I am trying to figure out how to show the incidents happening only in 2016. The format is a chr format and looks like "2016-12-31". Is there a way to search for values only from 2016?
Current code:
most_fatalities_2016 <- gun_violence[which(gun_violence$date == "2016"), select = c("state", "city_or_county")]
I guess I'm looking for the r function that acts like the LIKE function in SQL. Any help?
CodePudding user response:
You can simply use substr()
or grepl()
gun_violence[substr(gun_violence$date,1,4)=="2016",]
or
gun_violence[grepl("^2016-",gun_violence$date),]
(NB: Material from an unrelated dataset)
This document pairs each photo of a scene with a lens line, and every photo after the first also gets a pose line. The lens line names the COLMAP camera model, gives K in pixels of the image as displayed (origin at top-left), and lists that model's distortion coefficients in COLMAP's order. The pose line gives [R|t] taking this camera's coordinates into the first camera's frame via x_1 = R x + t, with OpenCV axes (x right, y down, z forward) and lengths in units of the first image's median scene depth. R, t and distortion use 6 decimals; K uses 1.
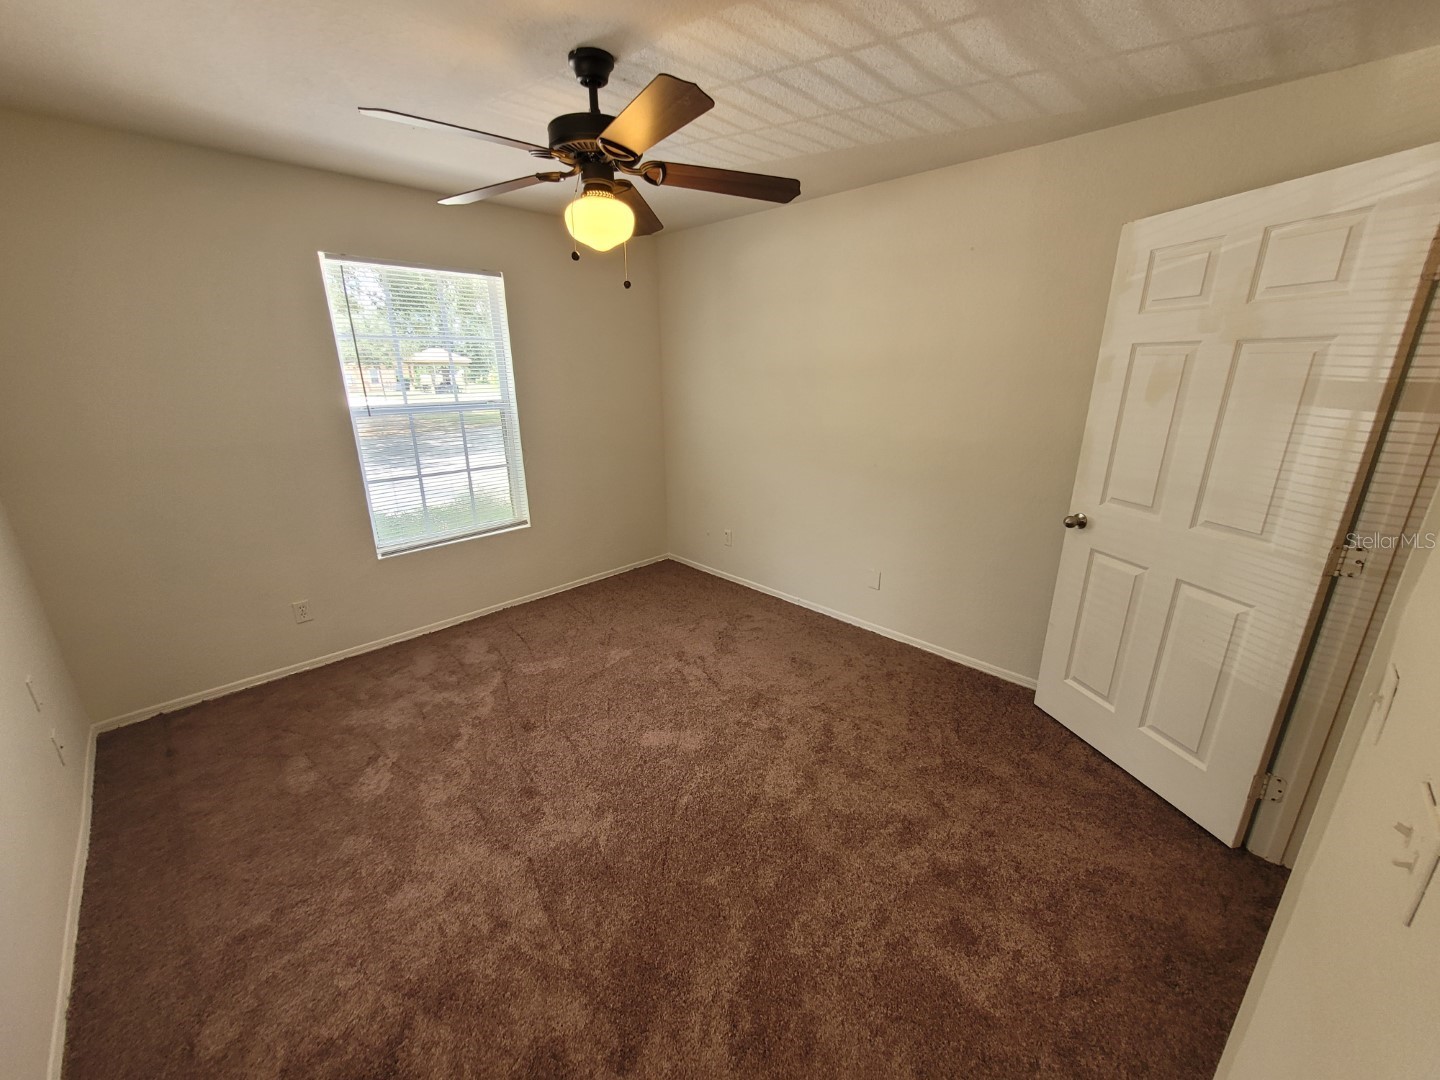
lens RADIAL K [[563.1, 0, 721.8], [0, 563.1, 537.5], [0, 0, 1]] dist [-0.002421, 0.000354]
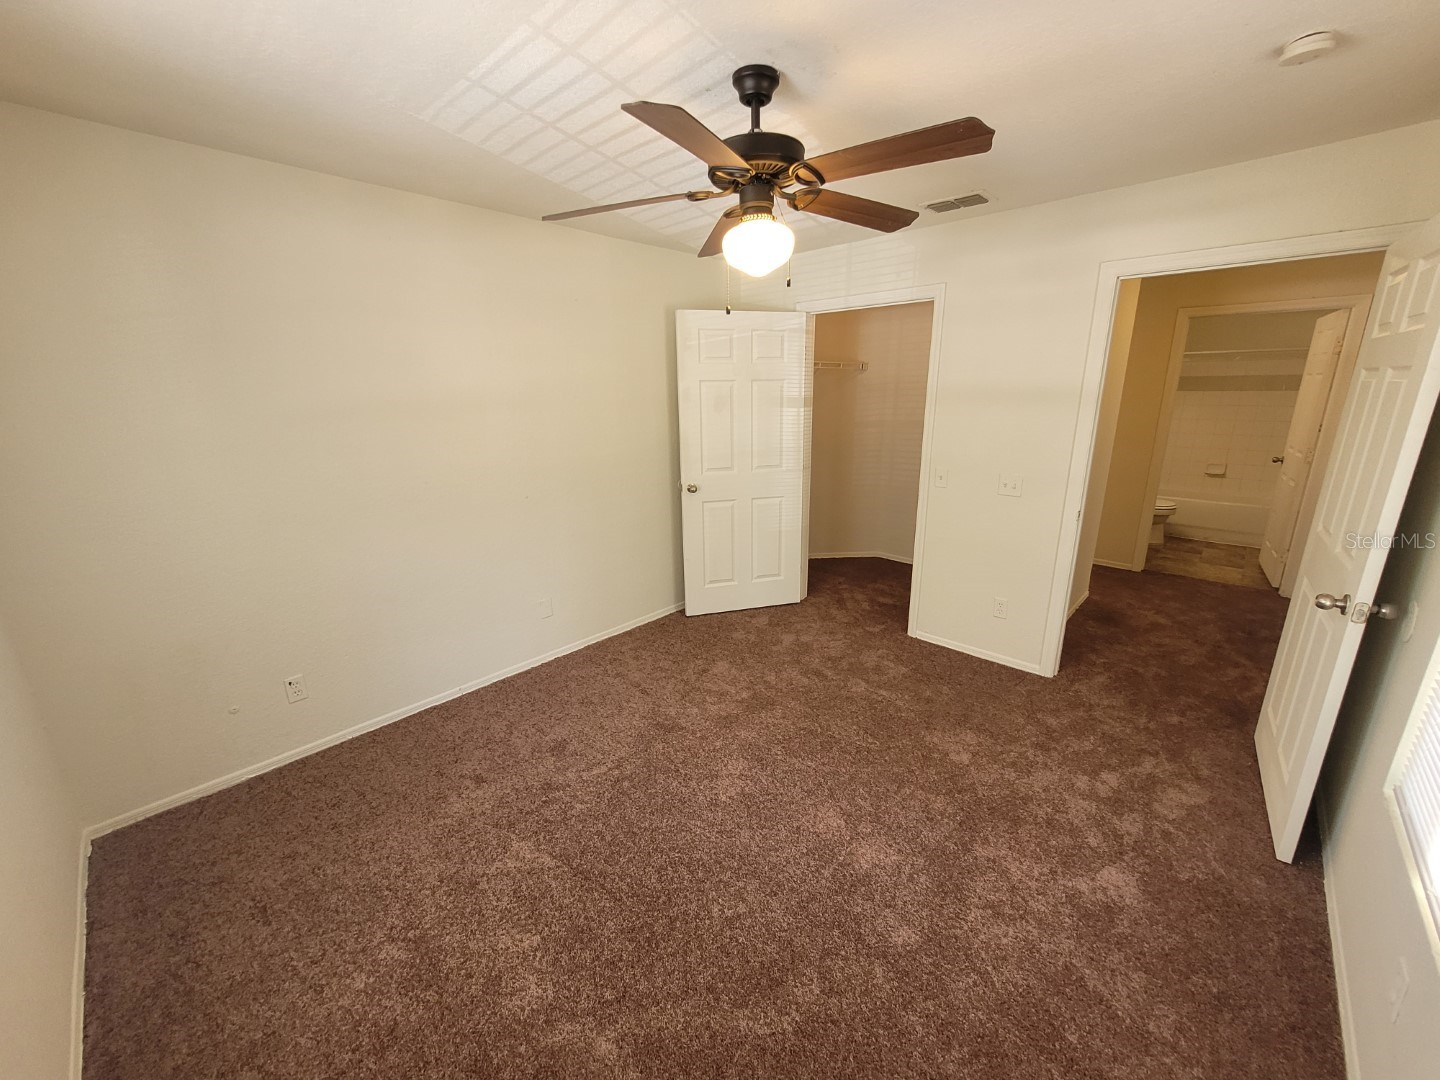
lens RADIAL K [[563.1, 0, 721.8], [0, 563.1, 537.5], [0, 0, 1]] dist [-0.002421, 0.000354]
pose [[-0.026054, -0.259853, 0.965297, -1.153482], [0.308335, 0.916456, 0.255027, -0.343880], [-0.950921, 0.304279, 0.056244, 1.049032]]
The above returns all column of the gun_violence
data.frame. If you want to only return specific columns, you can specify those columns like this:
gun_violence[grepl("^2016-",gun_violence$date),c("state", "city_or_county")]
CodePudding user response:
I may be going further than what is asked, but I want to give some advice regarding the way the data is being stored and manipulated.
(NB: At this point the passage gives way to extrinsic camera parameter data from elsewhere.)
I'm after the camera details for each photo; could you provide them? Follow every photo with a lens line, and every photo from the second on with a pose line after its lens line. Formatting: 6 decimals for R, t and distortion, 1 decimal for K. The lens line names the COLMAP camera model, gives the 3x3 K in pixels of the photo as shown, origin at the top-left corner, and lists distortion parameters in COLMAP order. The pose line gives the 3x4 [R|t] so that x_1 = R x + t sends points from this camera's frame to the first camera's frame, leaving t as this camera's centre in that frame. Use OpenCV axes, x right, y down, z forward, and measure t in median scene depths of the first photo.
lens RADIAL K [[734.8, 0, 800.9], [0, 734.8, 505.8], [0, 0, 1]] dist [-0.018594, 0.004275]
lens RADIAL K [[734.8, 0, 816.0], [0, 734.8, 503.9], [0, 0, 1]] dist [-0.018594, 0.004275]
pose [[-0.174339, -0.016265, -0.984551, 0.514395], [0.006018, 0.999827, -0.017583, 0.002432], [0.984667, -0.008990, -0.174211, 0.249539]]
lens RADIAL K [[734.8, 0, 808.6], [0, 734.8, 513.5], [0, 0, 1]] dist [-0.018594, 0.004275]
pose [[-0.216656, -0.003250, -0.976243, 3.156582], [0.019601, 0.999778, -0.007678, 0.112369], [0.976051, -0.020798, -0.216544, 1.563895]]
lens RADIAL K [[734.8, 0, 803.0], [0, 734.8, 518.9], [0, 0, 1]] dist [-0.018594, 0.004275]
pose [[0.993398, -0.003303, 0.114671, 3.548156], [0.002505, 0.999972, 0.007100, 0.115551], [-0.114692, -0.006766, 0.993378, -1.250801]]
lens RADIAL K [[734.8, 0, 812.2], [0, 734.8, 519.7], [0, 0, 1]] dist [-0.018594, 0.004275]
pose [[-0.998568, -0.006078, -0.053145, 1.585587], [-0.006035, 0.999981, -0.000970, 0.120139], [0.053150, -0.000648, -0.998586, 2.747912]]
It may be much easier in downstream analyses if we transform this character variable into a proper date format beforehand.
Advice #2:
The dplyr
package provides very clear synthax for manipulation of dataframes, which may be a nice introduction comming from SQL-based backgrounds.
Advice #3:
Understanding and "reverse-engineering" the dbplyr
package (https://dbplyr.tidyverse.org/) may be enlightening for SQL-experienced users
gun_violence$date <-readr::parse_date(gun_violence$date)
after that, we can use many date-related functions, such as:
library(dplyr)
library(lubridate)
gun_violence %>% filter(date < today())
###
gun_violence %>% filter(year(date) == 2016) ### for the desired operation in the question
###
and so on